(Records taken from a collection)
######

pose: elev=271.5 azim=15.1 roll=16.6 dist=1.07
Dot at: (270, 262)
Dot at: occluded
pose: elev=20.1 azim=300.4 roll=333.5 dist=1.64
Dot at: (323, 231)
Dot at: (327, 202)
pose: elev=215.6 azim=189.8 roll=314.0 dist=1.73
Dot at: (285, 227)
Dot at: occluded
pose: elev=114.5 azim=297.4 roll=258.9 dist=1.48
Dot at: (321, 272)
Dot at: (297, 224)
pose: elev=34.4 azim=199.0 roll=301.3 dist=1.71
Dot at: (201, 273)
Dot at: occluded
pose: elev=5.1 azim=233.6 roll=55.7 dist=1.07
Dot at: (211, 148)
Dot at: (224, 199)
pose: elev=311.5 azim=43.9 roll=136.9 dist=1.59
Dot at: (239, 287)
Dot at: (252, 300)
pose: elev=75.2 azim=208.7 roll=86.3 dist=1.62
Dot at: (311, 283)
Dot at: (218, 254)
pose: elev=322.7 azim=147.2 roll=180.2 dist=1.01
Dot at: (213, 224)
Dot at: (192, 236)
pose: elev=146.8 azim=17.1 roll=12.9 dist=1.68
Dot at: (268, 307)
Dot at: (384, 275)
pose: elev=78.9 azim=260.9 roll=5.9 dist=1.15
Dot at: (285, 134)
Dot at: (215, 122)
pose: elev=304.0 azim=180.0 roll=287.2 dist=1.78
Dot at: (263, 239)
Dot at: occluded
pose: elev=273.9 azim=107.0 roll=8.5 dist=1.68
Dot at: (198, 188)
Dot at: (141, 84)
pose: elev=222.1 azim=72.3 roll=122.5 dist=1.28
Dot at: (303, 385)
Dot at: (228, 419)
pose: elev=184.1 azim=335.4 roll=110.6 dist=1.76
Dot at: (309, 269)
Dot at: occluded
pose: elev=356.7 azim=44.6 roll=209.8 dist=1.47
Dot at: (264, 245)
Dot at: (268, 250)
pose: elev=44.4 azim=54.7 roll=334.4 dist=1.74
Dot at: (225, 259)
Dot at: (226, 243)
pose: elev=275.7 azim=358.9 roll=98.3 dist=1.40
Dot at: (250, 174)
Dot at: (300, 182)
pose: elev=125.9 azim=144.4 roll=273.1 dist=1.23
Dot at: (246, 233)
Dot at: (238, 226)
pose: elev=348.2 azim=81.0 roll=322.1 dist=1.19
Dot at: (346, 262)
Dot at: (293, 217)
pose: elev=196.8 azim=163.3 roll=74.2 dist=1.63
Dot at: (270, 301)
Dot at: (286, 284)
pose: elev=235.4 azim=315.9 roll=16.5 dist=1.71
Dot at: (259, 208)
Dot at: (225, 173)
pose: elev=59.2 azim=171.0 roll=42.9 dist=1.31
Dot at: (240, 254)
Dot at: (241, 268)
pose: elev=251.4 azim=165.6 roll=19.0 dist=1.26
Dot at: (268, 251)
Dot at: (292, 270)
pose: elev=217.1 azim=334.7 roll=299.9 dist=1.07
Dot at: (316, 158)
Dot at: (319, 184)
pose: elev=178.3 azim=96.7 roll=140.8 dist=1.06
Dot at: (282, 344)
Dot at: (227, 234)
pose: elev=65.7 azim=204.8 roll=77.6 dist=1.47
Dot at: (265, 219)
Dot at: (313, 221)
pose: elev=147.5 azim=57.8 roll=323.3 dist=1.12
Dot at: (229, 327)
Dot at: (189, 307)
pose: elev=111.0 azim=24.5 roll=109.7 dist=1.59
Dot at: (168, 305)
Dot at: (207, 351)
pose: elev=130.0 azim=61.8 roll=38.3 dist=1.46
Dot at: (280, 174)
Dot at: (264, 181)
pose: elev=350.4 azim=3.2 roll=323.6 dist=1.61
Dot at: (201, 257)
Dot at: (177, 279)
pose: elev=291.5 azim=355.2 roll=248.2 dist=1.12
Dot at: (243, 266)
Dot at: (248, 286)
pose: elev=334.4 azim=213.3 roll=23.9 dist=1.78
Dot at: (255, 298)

######

Copy out every one of the lines above without changing anything.

pose: elev=271.5 azim=15.1 roll=16.6 dist=1.07
Dot at: (270, 262)
Dot at: occluded
pose: elev=20.1 azim=300.4 roll=333.5 dist=1.64
Dot at: (323, 231)
Dot at: (327, 202)
pose: elev=215.6 azim=189.8 roll=314.0 dist=1.73
Dot at: (285, 227)
Dot at: occluded
pose: elev=114.5 azim=297.4 roll=258.9 dist=1.48
Dot at: (321, 272)
Dot at: (297, 224)
pose: elev=34.4 azim=199.0 roll=301.3 dist=1.71
Dot at: (201, 273)
Dot at: occluded
pose: elev=5.1 azim=233.6 roll=55.7 dist=1.07
Dot at: (211, 148)
Dot at: (224, 199)
pose: elev=311.5 azim=43.9 roll=136.9 dist=1.59
Dot at: (239, 287)
Dot at: (252, 300)
pose: elev=75.2 azim=208.7 roll=86.3 dist=1.62
Dot at: (311, 283)
Dot at: (218, 254)
pose: elev=322.7 azim=147.2 roll=180.2 dist=1.01
Dot at: (213, 224)
Dot at: (192, 236)
pose: elev=146.8 azim=17.1 roll=12.9 dist=1.68
Dot at: (268, 307)
Dot at: (384, 275)
pose: elev=78.9 azim=260.9 roll=5.9 dist=1.15
Dot at: (285, 134)
Dot at: (215, 122)
pose: elev=304.0 azim=180.0 roll=287.2 dist=1.78
Dot at: (263, 239)
Dot at: occluded
pose: elev=273.9 azim=107.0 roll=8.5 dist=1.68
Dot at: (198, 188)
Dot at: (141, 84)
pose: elev=222.1 azim=72.3 roll=122.5 dist=1.28
Dot at: (303, 385)
Dot at: (228, 419)
pose: elev=184.1 azim=335.4 roll=110.6 dist=1.76
Dot at: (309, 269)
Dot at: occluded
pose: elev=356.7 azim=44.6 roll=209.8 dist=1.47
Dot at: (264, 245)
Dot at: (268, 250)
pose: elev=44.4 azim=54.7 roll=334.4 dist=1.74
Dot at: (225, 259)
Dot at: (226, 243)
pose: elev=275.7 azim=358.9 roll=98.3 dist=1.40
Dot at: (250, 174)
Dot at: (300, 182)
pose: elev=125.9 azim=144.4 roll=273.1 dist=1.23
Dot at: (246, 233)
Dot at: (238, 226)
pose: elev=348.2 azim=81.0 roll=322.1 dist=1.19
Dot at: (346, 262)
Dot at: (293, 217)
pose: elev=196.8 azim=163.3 roll=74.2 dist=1.63
Dot at: (270, 301)
Dot at: (286, 284)
pose: elev=235.4 azim=315.9 roll=16.5 dist=1.71
Dot at: (259, 208)
Dot at: (225, 173)
pose: elev=59.2 azim=171.0 roll=42.9 dist=1.31
Dot at: (240, 254)
Dot at: (241, 268)
pose: elev=251.4 azim=165.6 roll=19.0 dist=1.26
Dot at: (268, 251)
Dot at: (292, 270)
pose: elev=217.1 azim=334.7 roll=299.9 dist=1.07
Dot at: (316, 158)
Dot at: (319, 184)
pose: elev=178.3 azim=96.7 roll=140.8 dist=1.06
Dot at: (282, 344)
Dot at: (227, 234)
pose: elev=65.7 azim=204.8 roll=77.6 dist=1.47
Dot at: (265, 219)
Dot at: (313, 221)
pose: elev=147.5 azim=57.8 roll=323.3 dist=1.12
Dot at: (229, 327)
Dot at: (189, 307)
pose: elev=111.0 azim=24.5 roll=109.7 dist=1.59
Dot at: (168, 305)
Dot at: (207, 351)
pose: elev=130.0 azim=61.8 roll=38.3 dist=1.46
Dot at: (280, 174)
Dot at: (264, 181)
pose: elev=350.4 azim=3.2 roll=323.6 dist=1.61
Dot at: (201, 257)
Dot at: (177, 279)
pose: elev=291.5 azim=355.2 roll=248.2 dist=1.12
Dot at: (243, 266)
Dot at: (248, 286)
pose: elev=334.4 azim=213.3 roll=23.9 dist=1.78
Dot at: (255, 298)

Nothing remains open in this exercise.